WHAT IS REQUIRED:
If a line of the material holds the string "شتوى", it counts; report the number of such lines alone.

RECORDS FOR THIS EXERCISE:
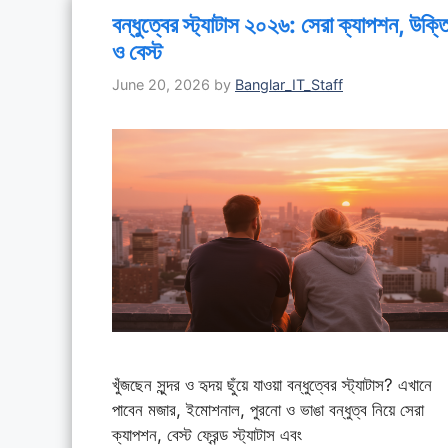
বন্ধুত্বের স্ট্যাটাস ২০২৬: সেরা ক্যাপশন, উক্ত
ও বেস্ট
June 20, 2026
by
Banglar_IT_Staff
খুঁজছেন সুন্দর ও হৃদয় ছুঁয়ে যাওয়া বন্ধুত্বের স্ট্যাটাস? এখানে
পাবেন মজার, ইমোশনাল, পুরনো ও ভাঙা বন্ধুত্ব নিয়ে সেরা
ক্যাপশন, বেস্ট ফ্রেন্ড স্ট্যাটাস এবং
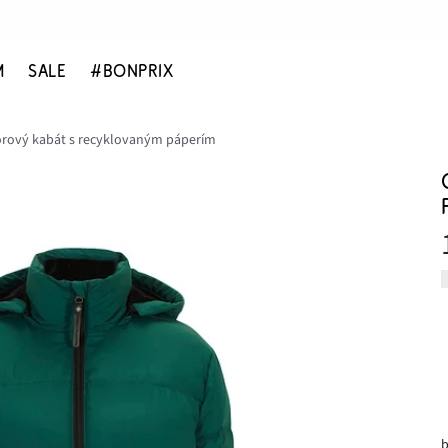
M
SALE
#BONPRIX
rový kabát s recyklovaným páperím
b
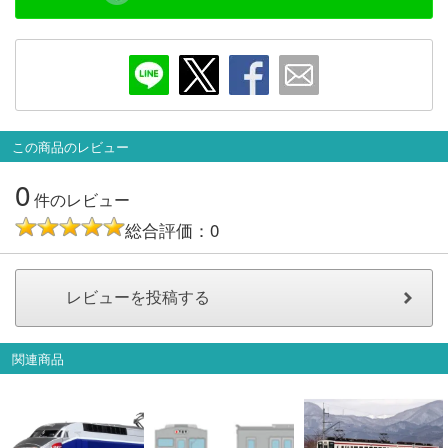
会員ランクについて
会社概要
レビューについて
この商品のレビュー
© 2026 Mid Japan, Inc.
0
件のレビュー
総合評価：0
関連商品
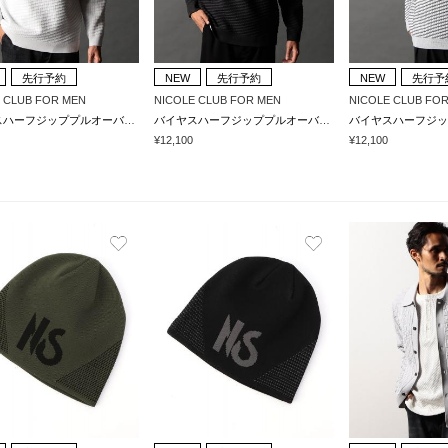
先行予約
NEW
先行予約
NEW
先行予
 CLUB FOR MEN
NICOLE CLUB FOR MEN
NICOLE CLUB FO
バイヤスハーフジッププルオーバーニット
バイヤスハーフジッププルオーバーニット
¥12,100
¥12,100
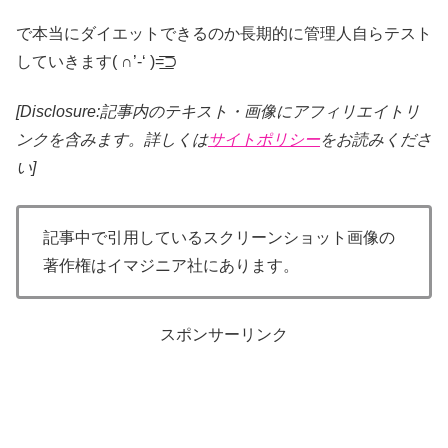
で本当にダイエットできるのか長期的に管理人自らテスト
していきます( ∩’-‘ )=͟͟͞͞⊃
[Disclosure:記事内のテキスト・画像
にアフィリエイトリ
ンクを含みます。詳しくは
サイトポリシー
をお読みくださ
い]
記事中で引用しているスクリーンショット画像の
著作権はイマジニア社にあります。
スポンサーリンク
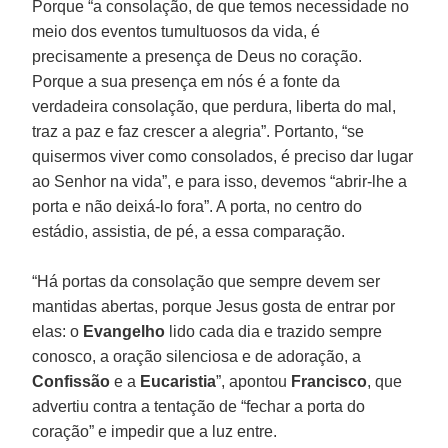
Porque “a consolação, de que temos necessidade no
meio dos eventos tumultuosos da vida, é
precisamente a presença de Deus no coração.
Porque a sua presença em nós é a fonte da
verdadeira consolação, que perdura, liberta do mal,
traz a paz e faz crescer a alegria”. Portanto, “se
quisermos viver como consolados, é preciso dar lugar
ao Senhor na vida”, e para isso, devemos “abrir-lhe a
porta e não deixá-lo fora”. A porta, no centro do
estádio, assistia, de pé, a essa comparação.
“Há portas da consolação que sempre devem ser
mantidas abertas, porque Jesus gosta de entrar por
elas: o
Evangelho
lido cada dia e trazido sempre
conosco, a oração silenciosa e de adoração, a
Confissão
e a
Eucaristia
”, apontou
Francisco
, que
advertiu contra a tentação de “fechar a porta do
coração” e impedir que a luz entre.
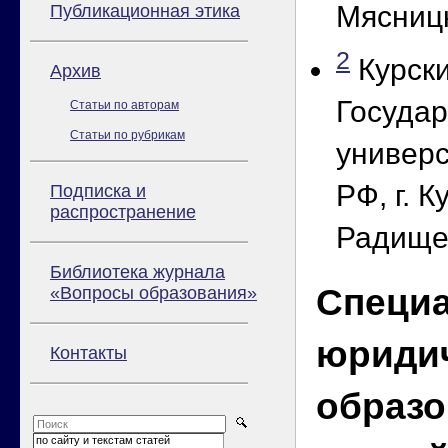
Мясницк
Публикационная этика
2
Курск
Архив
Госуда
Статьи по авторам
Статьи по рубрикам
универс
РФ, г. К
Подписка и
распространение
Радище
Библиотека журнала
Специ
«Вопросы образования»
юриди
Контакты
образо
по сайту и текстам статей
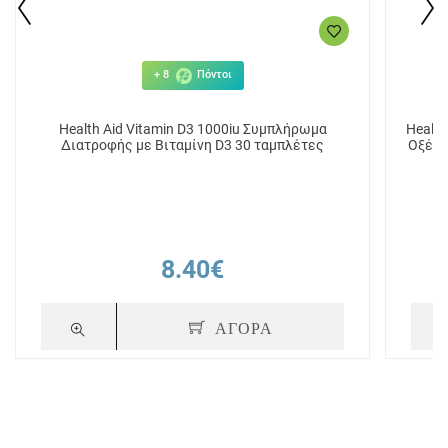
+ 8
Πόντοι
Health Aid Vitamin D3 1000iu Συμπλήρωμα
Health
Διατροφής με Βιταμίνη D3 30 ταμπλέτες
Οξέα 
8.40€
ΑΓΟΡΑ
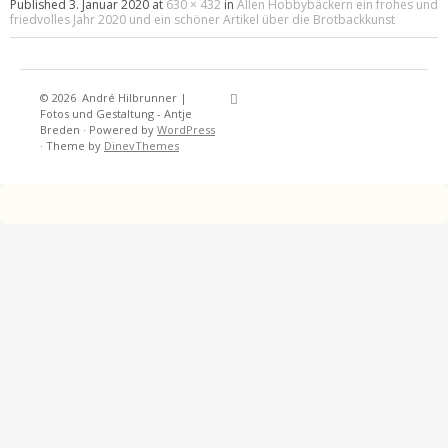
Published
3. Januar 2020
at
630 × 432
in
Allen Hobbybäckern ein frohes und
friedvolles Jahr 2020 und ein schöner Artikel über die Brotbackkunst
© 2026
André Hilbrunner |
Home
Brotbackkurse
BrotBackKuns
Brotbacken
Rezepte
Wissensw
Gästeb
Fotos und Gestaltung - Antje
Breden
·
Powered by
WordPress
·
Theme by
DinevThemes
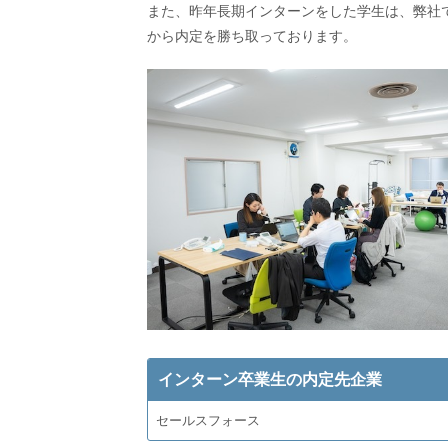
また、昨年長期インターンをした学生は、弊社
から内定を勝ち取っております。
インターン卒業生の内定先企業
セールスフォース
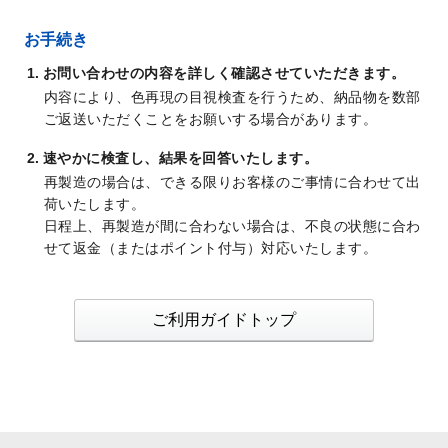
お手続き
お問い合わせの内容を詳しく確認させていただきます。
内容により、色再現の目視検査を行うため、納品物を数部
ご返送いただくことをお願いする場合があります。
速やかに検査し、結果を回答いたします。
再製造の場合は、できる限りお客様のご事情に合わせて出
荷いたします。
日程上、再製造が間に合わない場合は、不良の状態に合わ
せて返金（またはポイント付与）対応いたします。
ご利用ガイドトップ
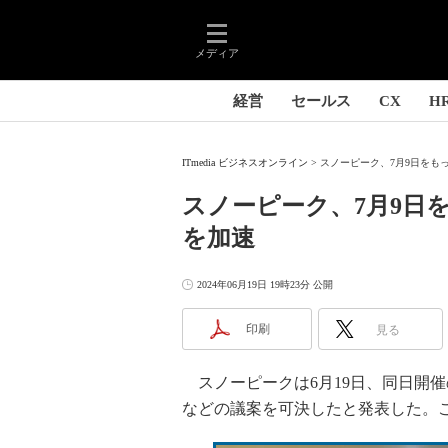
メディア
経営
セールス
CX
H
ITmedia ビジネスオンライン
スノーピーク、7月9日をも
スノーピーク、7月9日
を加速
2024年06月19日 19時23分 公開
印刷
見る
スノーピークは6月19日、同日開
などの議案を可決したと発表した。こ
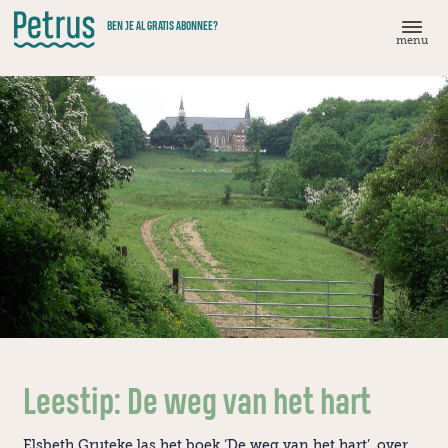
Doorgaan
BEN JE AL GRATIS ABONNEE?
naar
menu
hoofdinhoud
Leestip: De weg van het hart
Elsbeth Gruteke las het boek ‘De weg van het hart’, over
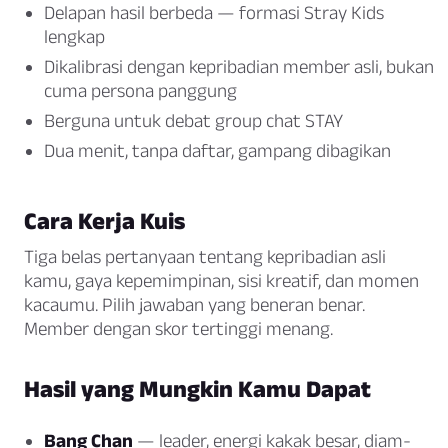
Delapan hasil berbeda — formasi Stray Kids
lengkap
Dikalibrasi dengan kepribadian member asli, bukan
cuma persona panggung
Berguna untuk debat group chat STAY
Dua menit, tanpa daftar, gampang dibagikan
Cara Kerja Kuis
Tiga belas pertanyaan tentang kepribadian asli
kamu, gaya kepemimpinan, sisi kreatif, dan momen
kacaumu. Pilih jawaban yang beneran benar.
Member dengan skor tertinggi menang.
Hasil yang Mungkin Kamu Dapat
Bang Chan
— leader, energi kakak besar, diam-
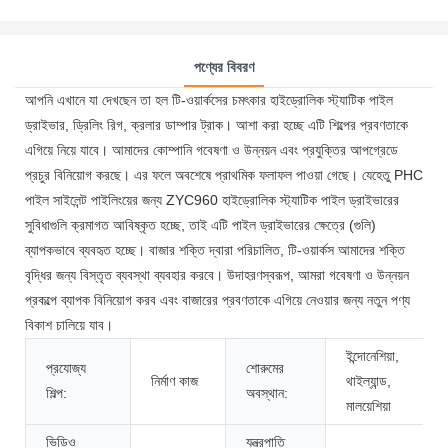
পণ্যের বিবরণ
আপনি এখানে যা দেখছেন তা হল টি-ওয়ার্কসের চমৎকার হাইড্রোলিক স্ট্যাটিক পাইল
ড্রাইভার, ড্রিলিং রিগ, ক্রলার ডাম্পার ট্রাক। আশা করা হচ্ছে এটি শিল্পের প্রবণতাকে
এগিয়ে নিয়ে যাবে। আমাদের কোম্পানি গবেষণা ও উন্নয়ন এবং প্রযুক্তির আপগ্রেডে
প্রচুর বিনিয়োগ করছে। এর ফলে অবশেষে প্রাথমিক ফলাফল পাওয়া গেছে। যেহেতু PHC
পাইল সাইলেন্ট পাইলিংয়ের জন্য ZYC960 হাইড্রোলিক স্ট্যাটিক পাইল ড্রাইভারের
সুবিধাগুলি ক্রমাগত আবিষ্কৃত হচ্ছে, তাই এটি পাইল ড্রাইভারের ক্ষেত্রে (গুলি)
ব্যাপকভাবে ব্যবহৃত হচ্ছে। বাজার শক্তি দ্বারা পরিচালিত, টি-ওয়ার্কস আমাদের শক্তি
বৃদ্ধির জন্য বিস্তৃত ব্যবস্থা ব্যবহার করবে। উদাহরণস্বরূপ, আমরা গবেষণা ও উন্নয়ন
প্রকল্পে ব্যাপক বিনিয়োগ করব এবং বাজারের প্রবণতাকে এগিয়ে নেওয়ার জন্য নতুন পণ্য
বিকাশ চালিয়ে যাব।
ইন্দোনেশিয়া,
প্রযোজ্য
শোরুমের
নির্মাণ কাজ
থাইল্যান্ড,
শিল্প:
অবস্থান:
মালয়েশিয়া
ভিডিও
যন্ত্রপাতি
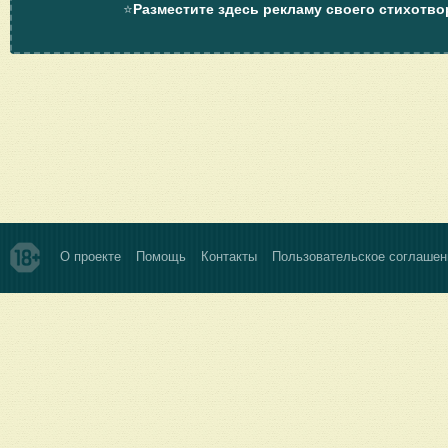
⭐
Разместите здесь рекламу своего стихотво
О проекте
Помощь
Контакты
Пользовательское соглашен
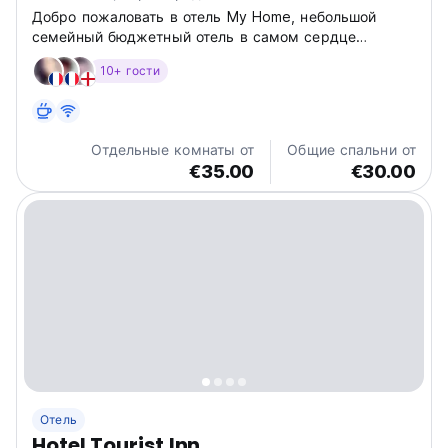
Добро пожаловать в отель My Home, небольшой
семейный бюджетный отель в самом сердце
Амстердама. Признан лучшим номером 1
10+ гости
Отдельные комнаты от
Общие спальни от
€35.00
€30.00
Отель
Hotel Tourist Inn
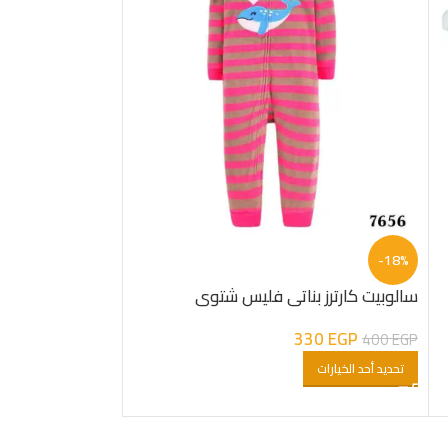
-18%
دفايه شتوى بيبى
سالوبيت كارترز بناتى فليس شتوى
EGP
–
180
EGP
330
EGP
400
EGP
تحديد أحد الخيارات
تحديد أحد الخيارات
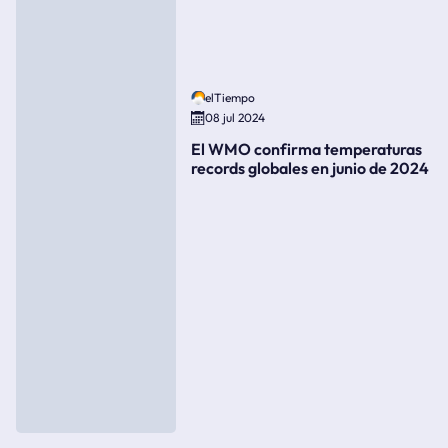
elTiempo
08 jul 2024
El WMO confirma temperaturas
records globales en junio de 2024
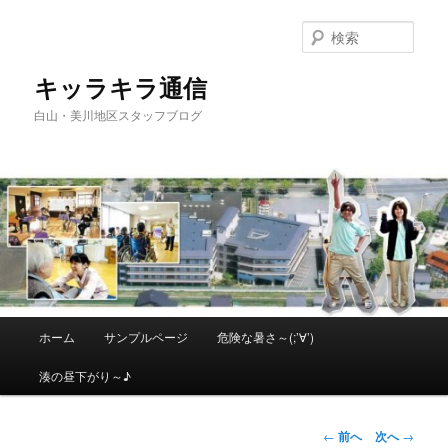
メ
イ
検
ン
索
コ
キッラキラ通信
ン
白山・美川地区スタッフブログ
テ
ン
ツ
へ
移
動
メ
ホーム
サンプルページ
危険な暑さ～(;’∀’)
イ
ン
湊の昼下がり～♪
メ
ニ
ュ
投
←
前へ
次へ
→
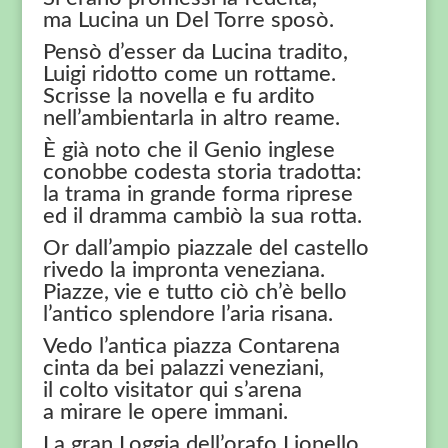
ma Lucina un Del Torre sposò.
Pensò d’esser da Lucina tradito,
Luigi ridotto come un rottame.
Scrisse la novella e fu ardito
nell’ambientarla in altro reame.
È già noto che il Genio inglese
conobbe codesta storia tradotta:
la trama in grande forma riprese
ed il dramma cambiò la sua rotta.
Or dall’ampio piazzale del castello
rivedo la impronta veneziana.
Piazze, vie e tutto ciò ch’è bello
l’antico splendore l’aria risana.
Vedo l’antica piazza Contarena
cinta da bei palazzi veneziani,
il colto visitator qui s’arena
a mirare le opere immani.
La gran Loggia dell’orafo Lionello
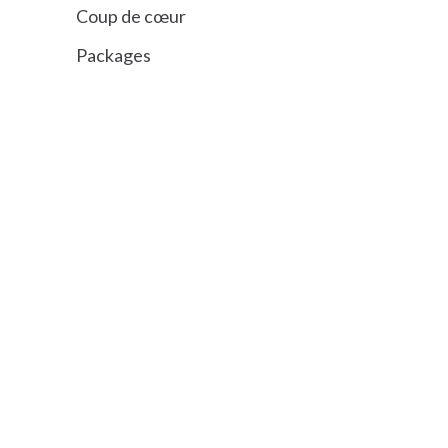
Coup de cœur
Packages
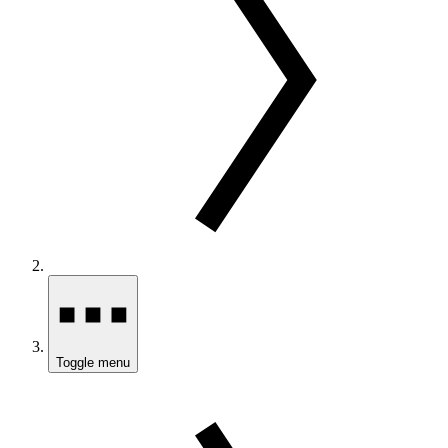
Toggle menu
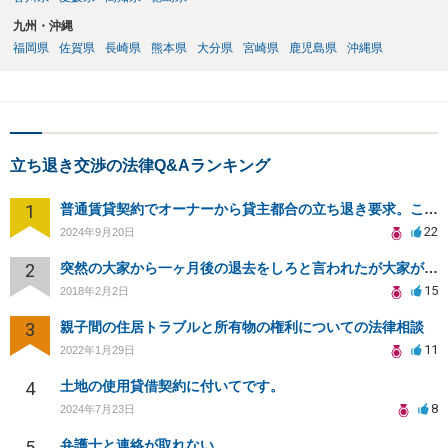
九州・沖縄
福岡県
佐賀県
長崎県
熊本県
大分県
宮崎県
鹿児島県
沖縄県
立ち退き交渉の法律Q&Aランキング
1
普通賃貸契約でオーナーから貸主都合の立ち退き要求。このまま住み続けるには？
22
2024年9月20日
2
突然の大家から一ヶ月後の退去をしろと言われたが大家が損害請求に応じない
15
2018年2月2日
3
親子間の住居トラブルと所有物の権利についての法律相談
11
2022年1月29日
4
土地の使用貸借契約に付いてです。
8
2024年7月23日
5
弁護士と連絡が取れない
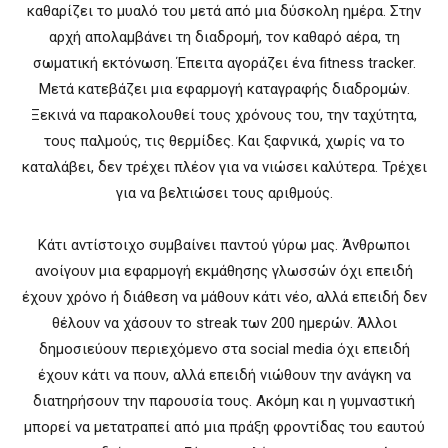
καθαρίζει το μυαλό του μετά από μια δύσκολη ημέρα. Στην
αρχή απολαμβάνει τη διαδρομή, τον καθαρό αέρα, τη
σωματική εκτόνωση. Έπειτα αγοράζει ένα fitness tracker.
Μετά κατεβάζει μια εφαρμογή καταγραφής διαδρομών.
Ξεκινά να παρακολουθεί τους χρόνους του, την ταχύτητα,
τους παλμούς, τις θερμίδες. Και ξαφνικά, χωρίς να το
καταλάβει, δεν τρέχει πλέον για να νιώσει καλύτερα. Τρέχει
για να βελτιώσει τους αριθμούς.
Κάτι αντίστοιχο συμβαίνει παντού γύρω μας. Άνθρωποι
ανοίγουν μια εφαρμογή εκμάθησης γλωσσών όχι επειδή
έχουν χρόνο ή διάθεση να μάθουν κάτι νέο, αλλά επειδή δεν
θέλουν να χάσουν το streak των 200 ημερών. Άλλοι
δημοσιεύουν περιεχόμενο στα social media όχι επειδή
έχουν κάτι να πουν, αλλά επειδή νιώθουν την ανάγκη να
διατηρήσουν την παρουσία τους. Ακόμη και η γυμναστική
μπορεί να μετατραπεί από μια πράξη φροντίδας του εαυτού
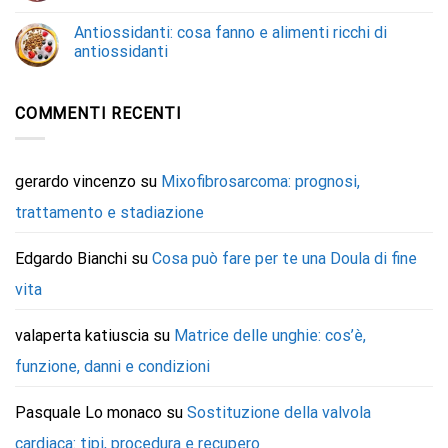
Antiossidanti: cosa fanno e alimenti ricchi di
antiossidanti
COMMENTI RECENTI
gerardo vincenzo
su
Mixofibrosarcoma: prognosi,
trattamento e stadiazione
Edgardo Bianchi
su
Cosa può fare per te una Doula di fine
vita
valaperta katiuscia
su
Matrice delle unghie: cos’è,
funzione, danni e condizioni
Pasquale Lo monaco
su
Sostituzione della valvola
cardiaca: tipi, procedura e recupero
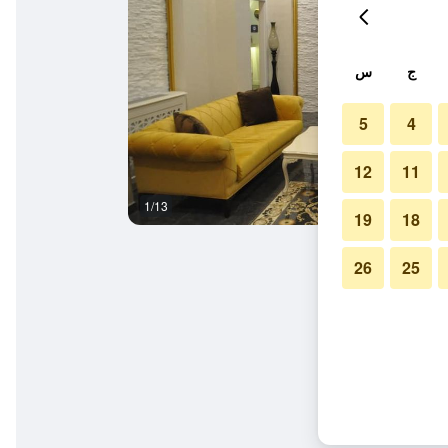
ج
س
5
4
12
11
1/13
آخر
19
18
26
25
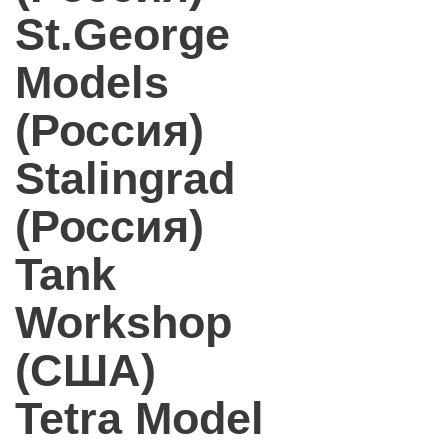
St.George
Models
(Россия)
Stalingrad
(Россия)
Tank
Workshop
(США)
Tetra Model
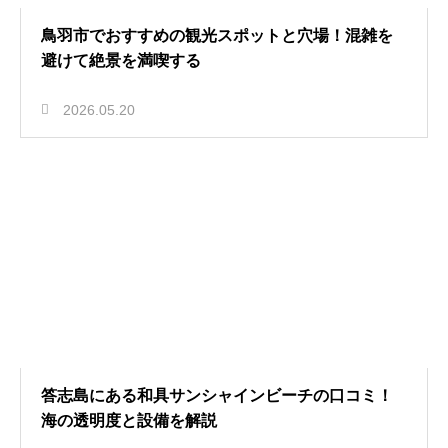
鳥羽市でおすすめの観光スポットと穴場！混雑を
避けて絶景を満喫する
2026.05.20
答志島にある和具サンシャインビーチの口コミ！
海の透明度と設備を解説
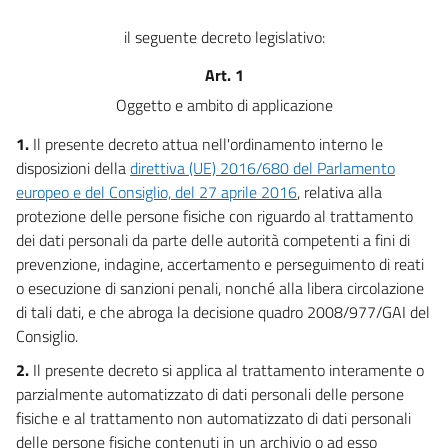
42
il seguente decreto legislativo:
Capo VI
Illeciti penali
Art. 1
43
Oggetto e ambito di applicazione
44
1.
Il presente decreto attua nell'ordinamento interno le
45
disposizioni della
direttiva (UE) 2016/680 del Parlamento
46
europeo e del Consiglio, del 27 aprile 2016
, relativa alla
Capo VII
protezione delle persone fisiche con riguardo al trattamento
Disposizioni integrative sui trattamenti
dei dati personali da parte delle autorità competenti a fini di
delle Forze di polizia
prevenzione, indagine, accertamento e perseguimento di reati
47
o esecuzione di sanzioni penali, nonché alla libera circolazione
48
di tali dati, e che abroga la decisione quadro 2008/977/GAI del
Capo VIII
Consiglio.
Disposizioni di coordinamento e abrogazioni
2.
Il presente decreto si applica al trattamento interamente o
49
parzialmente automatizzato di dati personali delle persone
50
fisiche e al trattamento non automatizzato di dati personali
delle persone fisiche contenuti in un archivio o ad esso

EXERCISE RESULT:
2